Data for this exercise >>
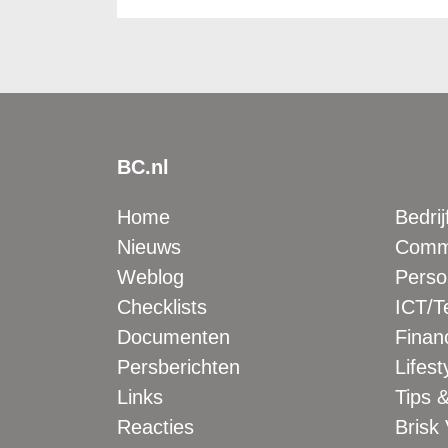
BC.nl
Home
Bedrij
Nieuws
Comme
Weblog
Perso
Checklists
ICT/T
Documenten
Financ
Persberichten
Lifest
Links
Tips &
Reacties
Brisk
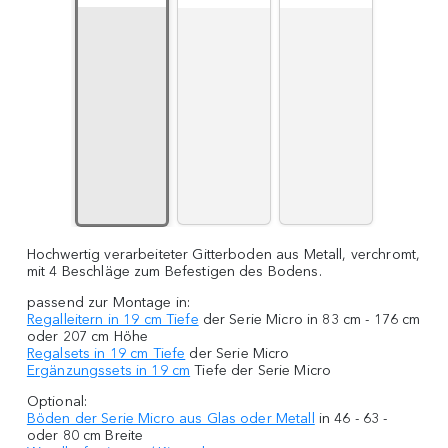
Hochwertig verarbeiteter Gitterboden aus Metall, verchromt,
mit 4 Beschläge zum Befestigen des Bodens.
passend zur Montage in:
Regalleitern in 19 cm Tiefe
der Serie Micro in 83 cm - 176 cm
oder 207 cm Höhe
Regalsets in 19 cm Tiefe
der Serie Micro
Ergänzungssets in 19 cm
Tiefe der Serie Micro
Optional:
Böden der Serie Micro aus Glas oder Metall
in 46 - 63 -
oder 80 cm Breite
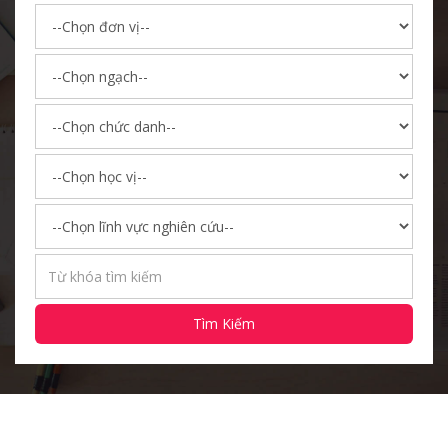
Tìm Kiếm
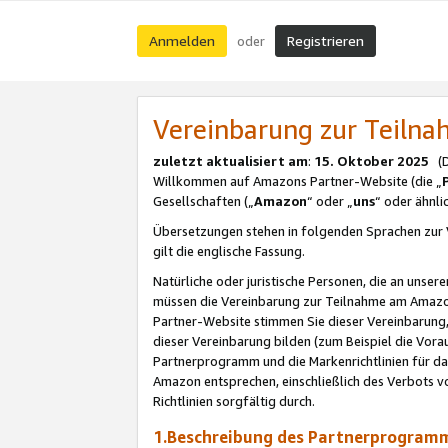
Anmelden
Registrieren
oder
Vereinbarung zur Teil
zuletzt aktualisiert am
:
15. Oktober 2025
(De
Willkommen auf Amazons Partner-Website (die „
Gesellschaften („
Amazon
“ oder „
uns
“ oder ähnl
Übersetzungen stehen in folgenden Sprachen zur 
gilt die englische Fassung.
Natürliche oder juristische Personen, die an uns
müssen die Vereinbarung zur Teilnahme am Amaz
Partner-Website stimmen Sie dieser Vereinbarung,
dieser Vereinbarung bilden (zum Beispiel die Vo
Partnerprogramm und die Markenrichtlinien für da
Amazon entsprechen, einschließlich des Verbots vo
Richtlinien sorgfältig durch.
1.Beschreibung des Partnerprogra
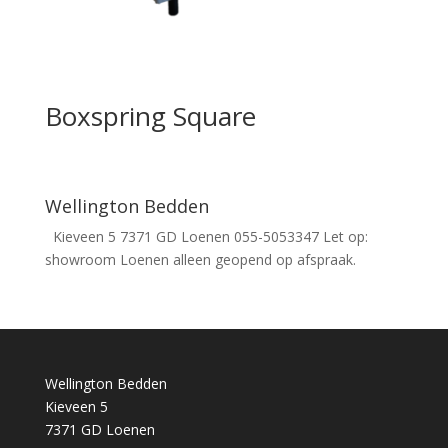
Boxspring Square
Wellington Bedden
Kieveen 5 7371 GD Loenen 055-5053347 Let op:
showroom Loenen alleen geopend op afspraak.
Wellington Bedden
Kieveen 5
7371 GD Loenen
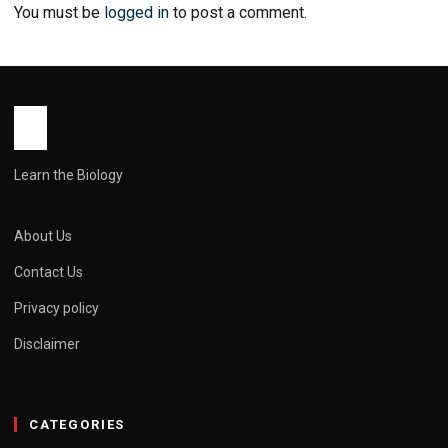
You must be
logged in
to post a comment.
Learn the Biology
About Us
Contact Us
Privacy policy
Disclaimer
CATEGORIES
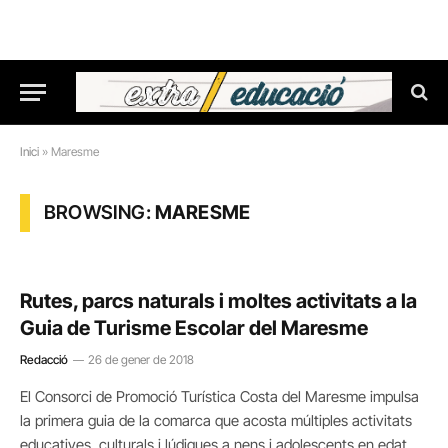
Inici
»
Maresme
BROWSING:
MARESME
Rutes, parcs naturals i moltes activitats a la
Guia de Turisme Escolar del Maresme
Redacció
26 de gener de 2018
El Consorci de Promoció Turística Costa del Maresme impulsa
la primera guia de la comarca que acosta múltiples activitats
educatives, culturals i lúdiques a nens i adolescents en edat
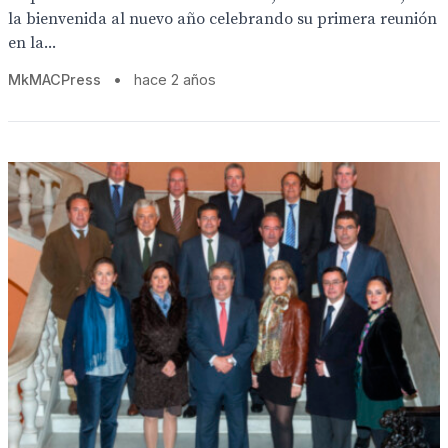
la bienvenida al nuevo año celebrando su primera reunión
en la...
MkMACPress
•
hace 2 años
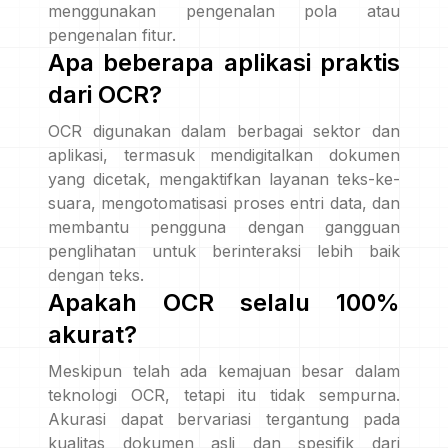
menggunakan pengenalan pola atau
pengenalan fitur.
Apa beberapa aplikasi praktis
dari OCR?
OCR digunakan dalam berbagai sektor dan
aplikasi, termasuk mendigitalkan dokumen
yang dicetak, mengaktifkan layanan teks-ke-
suara, mengotomatisasi proses entri data, dan
membantu pengguna dengan gangguan
penglihatan untuk berinteraksi lebih baik
dengan teks.
Apakah OCR selalu 100%
akurat?
Meskipun telah ada kemajuan besar dalam
teknologi OCR, tetapi itu tidak sempurna.
Akurasi dapat bervariasi tergantung pada
kualitas dokumen asli dan spesifik dari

Job item >> Each record should be quoted exactly, with the images omitted.

Exercise answer >>
BC.nl
Home
Bedrij
Nieuws
Comme
Weblog
Perso
Checklists
ICT/T
Documenten
Financ
Persberichten
Lifest
Links
Tips &
Reacties
Brisk
Hochwertig verarbeiteter Gitterboden aus Metall, verchromt,
mit 4 Beschläge zum Befestigen des Bodens.
passend zur Montage in:
Regalleitern in 19 cm Tiefe
der Serie Micro in 83 cm - 176 cm
oder 207 cm Höhe
Regalsets in 19 cm Tiefe
der Serie Micro
Ergänzungssets in 19 cm
Tiefe der Serie Micro
Optional:
Böden der Serie Micro aus Glas oder Metall
in 46 - 63 -
oder 80 cm Breite
Tìm Kiếm
Anmelden
Registrieren
oder
Vereinbarung zur Teil
zuletzt aktualisiert am
:
15. Oktober 2025
(De
Willkommen auf Amazons Partner-Website (die „
Gesellschaften („
Amazon
“ oder „
uns
“ oder ähnl
Übersetzungen stehen in folgenden Sprachen zur 
gilt die englische Fassung.
Natürliche oder juristische Personen, die an uns
müssen die Vereinbarung zur Teilnahme am Amaz
Partner-Website stimmen Sie dieser Vereinbarung,
dieser Vereinbarung bilden (zum Beispiel die Vo
Partnerprogramm und die Markenrichtlinien für da
Amazon entsprechen, einschließlich des Verbots vo
Richtlinien sorgfältig durch.
1.Beschreibung des Partnerprogra
Boxspring Square
Wellington Bedden
Kieveen 5 7371 GD Loenen 055-5053347 Let op:
showroom Loenen alleen geopend op afspraak.
Wellington Bedden
Kieveen 5
7371 GD Loenen
You must be
logged in
to post a comment.
Learn the Biology
About Us
Contact Us
Privacy policy
Disclaimer
CATEGORIES
Inici
»
Maresme
BROWSING:
MARESME
Rutes, parcs naturals i moltes activitats a la
Guia de Turisme Escolar del Maresme
Redacció
26 de gener de 2018
El Consorci de Promoció Turística Costa del Maresme impulsa
la primera guia de la comarca que acosta múltiples activitats
educatives, culturals i lúdiques a nens i adolescents en edat
la bienvenida al nuevo año celebrando su primera reunión
en la...
MkMACPress
•
hace 2 años
menggunakan pengenalan pola atau
pengenalan fitur.
Apa beberapa aplikasi praktis
dari OCR?
OCR digunakan dalam berbagai sektor dan
aplikasi, termasuk mendigitalkan dokumen
yang dicetak, mengaktifkan layanan teks-ke-
suara, mengotomatisasi proses entri data, dan
membantu pengguna dengan gangguan
penglihatan untuk berinteraksi lebih baik
dengan teks.
Apakah OCR selalu 100%
akurat?
Meskipun telah ada kemajuan besar dalam
teknologi OCR, tetapi itu tidak sempurna.
Akurasi dapat bervariasi tergantung pada
kualitas dokumen asli dan spesifik dari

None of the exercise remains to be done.